WHAT: The Golden Horse Fantastic Film Festival 2011 (金馬奇幻影展)
WHEN AND WHERE: Today to April 10 at the Shin Kong Cineplex (新光影城), 4F, 36 Xining S Rd, Taipei City (台北市西寧南路36號4樓), April 8 to April 17 at the Image Museum of Hsinchu City (新竹市影像博物館), 65 Zhongzheng Rd, Hsinchu City (新竹市中正路65號)
ADMISSION: NT$160 per screening (NT$699 for a book of five) in Taipei, and NT$100 per screening in Hsinchu, available at the door or from 7-Eleven ibon kiosks
ON THE NET: www.ghfff.org.tw
Japanese gonzo gore cinema addicts can get their fix with Helldriver. Drenched in blood and boasting bizarre artificial body devices, the zombie epic by Yoshihiro Nishimura, a master of the splatter genre, tells of teenager Kika’s crusade to destroy her evil mother, who rules over the undead in a zombie-ridden Japan.

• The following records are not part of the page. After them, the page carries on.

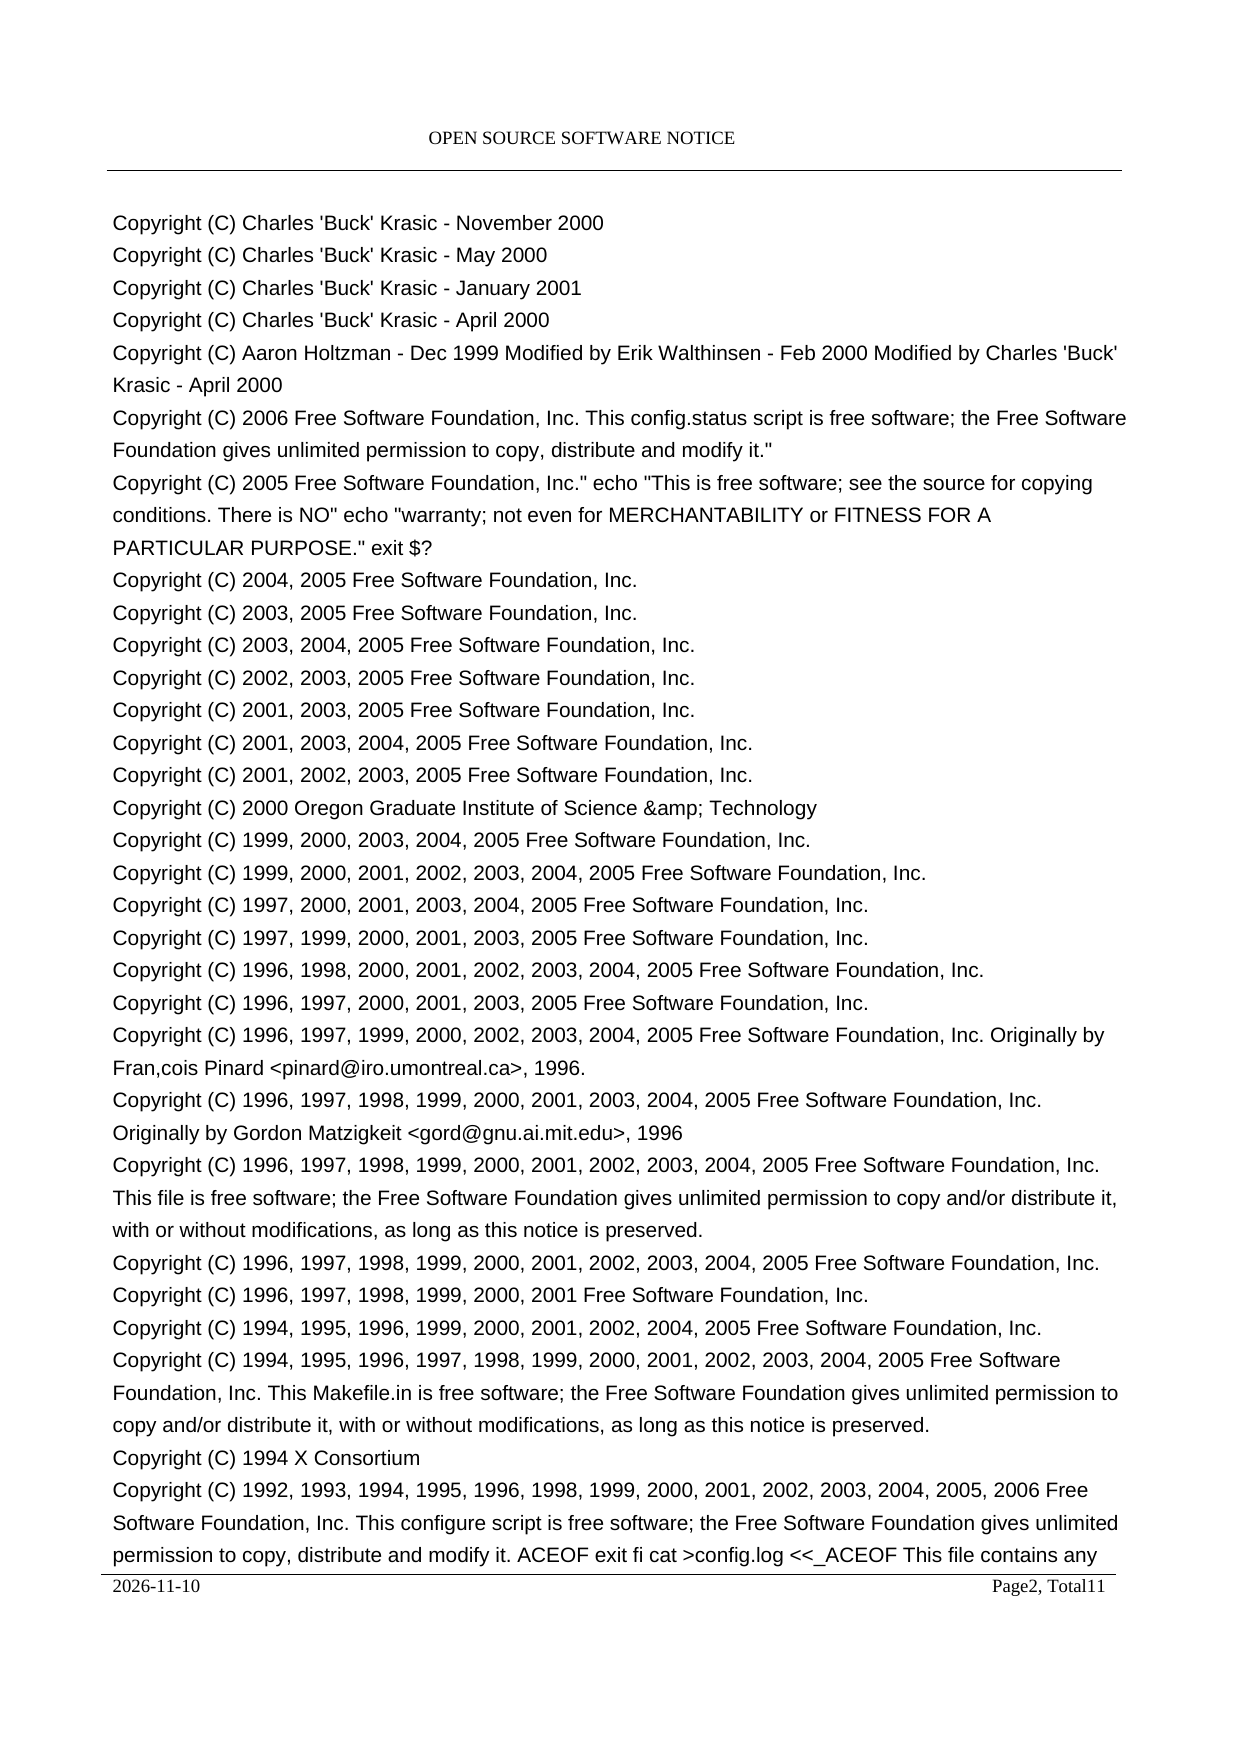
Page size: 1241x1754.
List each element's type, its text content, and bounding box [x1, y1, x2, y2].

text Copyright (C) 1996, 1997, 1998, 1999, 2000, 2001, 2003, 2004, 2005 Free Software Foundation, Inc. Originally by Gordon Matzigkeit <gord@gnu.ai.mit.edu>, 1996 [112, 1084, 1128, 1149]
text Copyright (C) 2001, 2003, 2005 Free Software Foundation, Inc. [112, 694, 1128, 726]
text Copyright (C) 2006 Free Software Foundation, Inc. This config.status script is free software; the Free Software Foundation gives unlimited permission to copy, distribute and modify it." [112, 401, 1128, 466]
text Copyright (C) 2005 Free Software Foundation, Inc." echo "This is free software; see the source for copying conditions. There is NO" echo "warranty; not even for MERCHANTABILITY or FITNESS FOR A PARTICULAR PURPOSE." exit $? [112, 466, 1128, 564]
text Copyright (C) 1994, 1995, 1996, 1999, 2000, 2001, 2002, 2004, 2005 Free Software Foundation, Inc. [112, 1311, 1128, 1344]
text Copyright (C) 2001, 2003, 2004, 2005 Free Software Foundation, Inc. [112, 726, 1128, 759]
text Copyright (C) Charles 'Buck' Krasic - January 2001 [112, 271, 1128, 304]
text Copyright (C) 2003, 2005 Free Software Foundation, Inc. [112, 596, 1128, 629]
text Copyright (C) 1996, 1997, 1998, 1999, 2000, 2001 Free Software Foundation, Inc. [112, 1279, 1128, 1311]
text Copyright (C) 2002, 2003, 2005 Free Software Foundation, Inc. [112, 661, 1128, 694]
text Copyright (C) Charles 'Buck' Krasic - November 2000 [112, 206, 1128, 239]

Unable to completely shake off the more artistic temperament it inherited from the Golden Horse, the young spin-off’s lineup is dotted with art-house items. Among them, If the See Doesn’t Die is a sober allegory on the modern history of the Balkan states told through a tale of fatherly devotion.
Wen said the fledgling festival has successfully landed a permanent spot in Golden Horse’s stable of events thanks to its instant popularity and strong ticket sales. Wen’s small team has already begun working on the next edition which, if everything goes to plan, will include a retrospective on American director and cult figure John Waters, known for his early campy Trash Trilogy and cult films such as Hairspray and Cry-Baby.
“No doubt we can do a lot of even crazier things with [Waters’] films. For example, we can let cross-dressers who weigh over 100kg watch the movies for free,” said Wen, referring to Divine, a full-figured, flamboyant drag queen who was made into an underground star by the director’s cult classics.